- Directed by: Sean Durkin
- Screenplay by: Sean Durkin
- Based on: Deep Cuts by Holly Brickley
- Produced by: Ronald Bronstein; Eli Bush; Sean Durkin; Anthony Katagas; Josh Safdie; Jordan Tappis;
- Starring: Cailee Spaeny; Drew Starkey; Ariela Barer; Abubakr Ali; Quintessa Swindell; Jennifer Jason Leigh; Gaby Hoffmann;
- Cinematography: Mátyás Erdély
- Production company: Central Pictures
- Distributed by: A24
- Country: United States
- Language: English

= Deep Cuts (film) =

Upcoming American film by Sean Durkin

Deep Cuts is an upcoming American romantic drama film written and directed by Sean Durkin, adapted from the novel by Holly Brickley.

==Cast==
- Cailee Spaeny as Eileen "Percy" Marks
- Drew Starkey as Joe Morrow
- Ariela Barer as Zoe Gutierrez
- Abubakr Ali as Neil
- Quintessa Swindell
- Jennifer Jason Leigh
- Gaby Hoffmann

==Production==
It was announced in February 2025 that Sean Durkin had been set to write and direct the film, with Saoirse Ronan and Austin Butler cast to star. Ronan would also serve as a producer. By December, Ronan and Butler had left the project due to scheduling conflicts, with Cailee Spaeny and Drew Starkey cast to replace them. Musician Blake Mills was also brought on to create music for the film.
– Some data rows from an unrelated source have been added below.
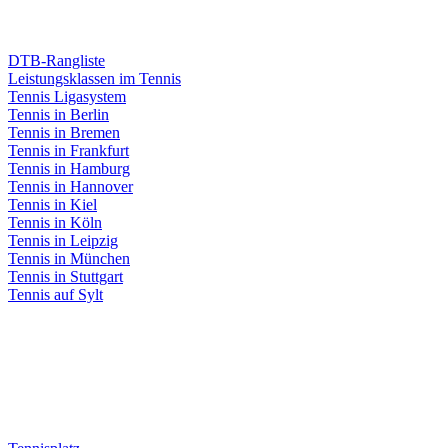
DTB-Rangliste
Leistungsklassen im Tennis
Tennis Ligasystem
Tennis in Berlin
Tennis in Bremen
Tennis in Frankfurt
Tennis in Hamburg
Tennis in Hannover
Tennis in Kiel
Tennis in Köln
Tennis in Leipzig
Tennis in München
Tennis in Stuttgart
Tennis auf Sylt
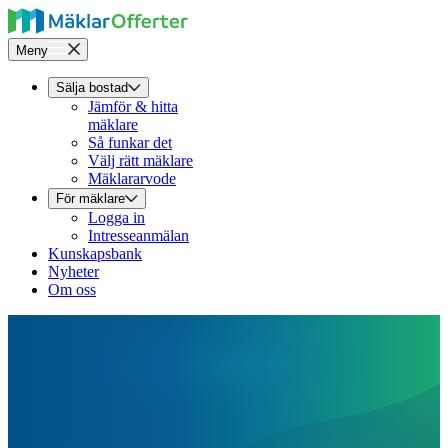
Meny
Sälja bostad
Jämför & hitta
mäklare
Så funkar det
Välj rätt mäklare
Mäklararvode
För mäklare
Logga in
Intresseanmälan
Kunskapsbank
Nyheter
Om oss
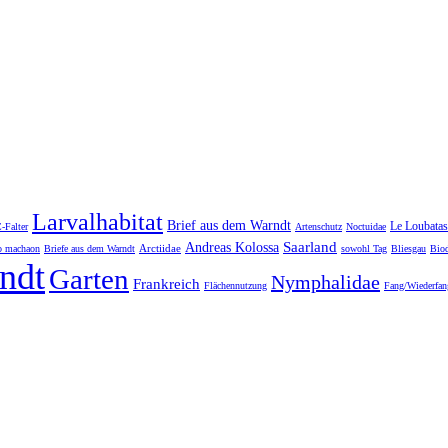
Larvalhabitat
Brief aus dem Warndt
Le Loubatas
-Falter
Artenschutz
Noctuidae
Saarland
Andreas Kolossa
Arctiidae
o machaon
Briefe aus dem Warndt
sowohl Tag
Bliesgau
Biod
ndt
Garten
Nymphalidae
Frankreich
Flächennutzung
Fang/Wiederfan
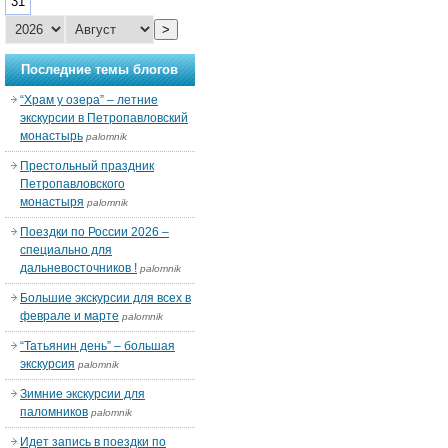
31
>
Последние темы блогов
“Храм у озера” – летние
экскурсии в Петропавловский
монастырь
palomnik
Престольный праздник
Петропавловского
монастыря
palomnik
Поездки по России 2026 –
специально для
дальневосточников !
palomnik
Большие экскурсии для всех в
феврале и марте
palomnik
“Татьянин день” – большая
экскурсия
palomnik
Зимние экскурсии для
паломников
palomnik
Идет запись в поездки по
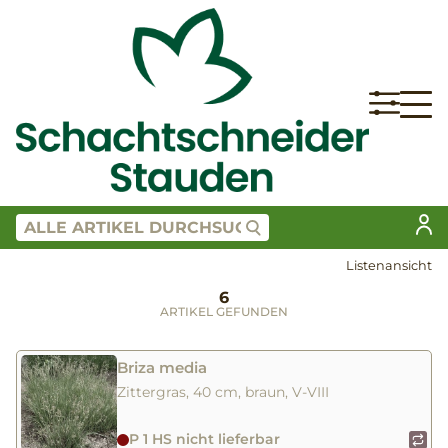
Listenansicht
6
ARTIKEL GEFUNDEN
Briza media
Zittergras, 40 cm, braun, V-VIII
P 1 HS nicht lieferbar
In January 2026, Odessa A'zion joined the cast. A'zion exited the film three days later after social media users noted that her character was half-Mexican in Brickley's novel; A'zion claimed that she was unaware of this when accepting the role. Numerous Latin American actors signed an open letter in response to the controversy, condemning the continued practice of whitewashing Latina characters in film. Writer Gloria Calderón Kellett, also a signatory to the open letter, wrote a column on Deadline Hollywood reflecting on the situation as part of a boarder issue around Latino representation in media. Ariela Barer, who is of both Mexican and Jewish heritage, would be cast in the role the following month.

In March, Abubakr Ali, Quintessa Swindell, Jennifer Jason Leigh and Gaby Hoffmann were added to the cast.

Principal production was underway by March 2026, with some filming occurring at Amoeba Music in San Francisco, California.